In his campaign, Allgood touts his desire for improved relations between Elbert County and the cities of Elberton and Bowman and his availability to work full time for the county.
“I can work with the city. On economic development, the city and the county and Bowman, we’ve all got to work together. We’re competing with surrounding counties, and they’re working together. Another reason to consider me is I’m retired, and my wife says I need a job. So I’ll be a full-time employee and not a part-time employee. I won’t take the benefits or the insurance. That’ll save about $50,000 over four years. I have received no contributions. I owe no favors to anyone. I’ll work for all the people, and I’ll work to let the voters have more say. I really think come Nov. 6, we’re going to see a lot of voters get out and show their displeasure with the way things have been going. I’d appreciate your consideration.”
Voters will have the opportunity to hear directly from candidates for chairman of the Elbert County Board of Commissioners and the District 2 commissioner’s post at Elberton’s Rock Gym on Tuesday, Oct. 9, at a political forum co-sponsored by WSGC Radio and The Elberton Star.

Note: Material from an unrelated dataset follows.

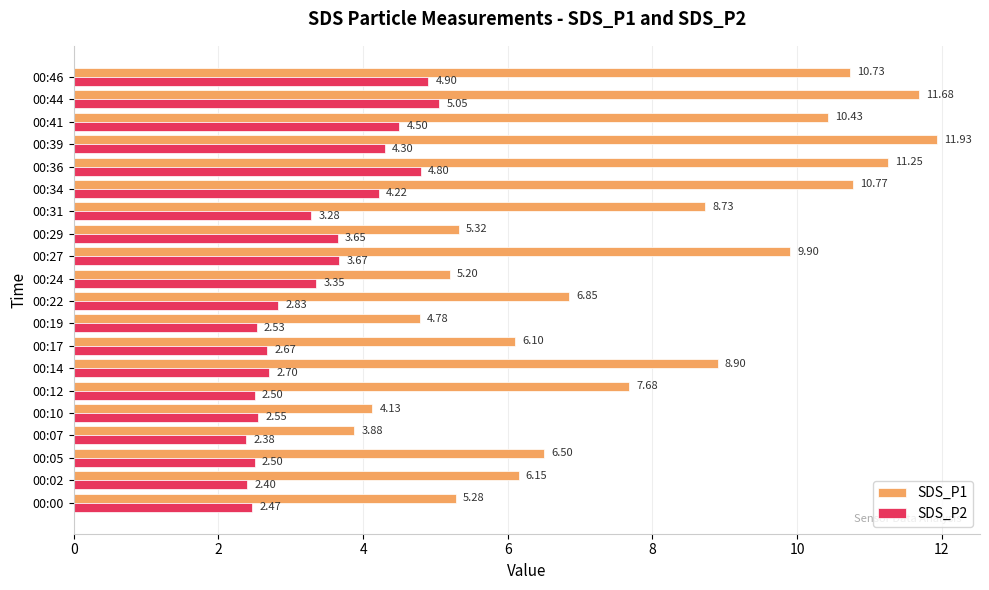

Which series has the largest range (max minus min)?

SDS_P1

Beginning at 6 p.m., the candidates will present their campaign platforms and answer questions submitted in advance by the public. To submit questions for the candidates, send an email to scott@wsgcradio.com or star@elberton.com no later than noon Monday, Oct. 8.
The forum is open to the public and will be broadcast live on 105.3 WSGC, online at wsgcradio.com and on mobile devices with the Tune In radio app.
Tuesday, Oct. 9, is also the last day to register to vote or update voter registrations for the Nov. 6 general election. Early voting will begin Monday, Oct. 15.